***** DATA

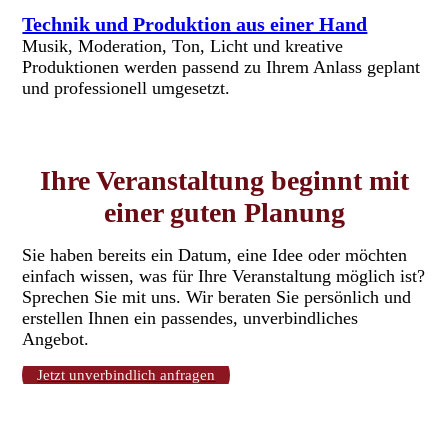
Technik und Produktion aus einer Hand
Musik, Moderation, Ton, Licht und kreative
Produktionen werden passend zu Ihrem Anlass geplant
und professionell umgesetzt.
Ihre Veranstaltung beginnt mit
einer guten Planung
Sie haben bereits ein Datum, eine Idee oder möchten
einfach wissen, was für Ihre Veranstaltung möglich ist?
Sprechen Sie mit uns. Wir beraten Sie persönlich und
erstellen Ihnen ein passendes, unverbindliches
Angebot.
Jetzt unverbindlich anfragen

**********

▶ **REQUIREMENT**:
Please copy the data above exactly, omitting the pictures.

▶ **REPLY**:
Technik und Produktion aus einer Hand
Musik, Moderation, Ton, Licht und kreative
Produktionen werden passend zu Ihrem Anlass geplant
und professionell umgesetzt.
Ihre Veranstaltung beginnt mit
einer guten Planung
Sie haben bereits ein Datum, eine Idee oder möchten
einfach wissen, was für Ihre Veranstaltung möglich ist?
Sprechen Sie mit uns. Wir beraten Sie persönlich und
erstellen Ihnen ein passendes, unverbindliches
Angebot.
Jetzt unverbindlich anfragen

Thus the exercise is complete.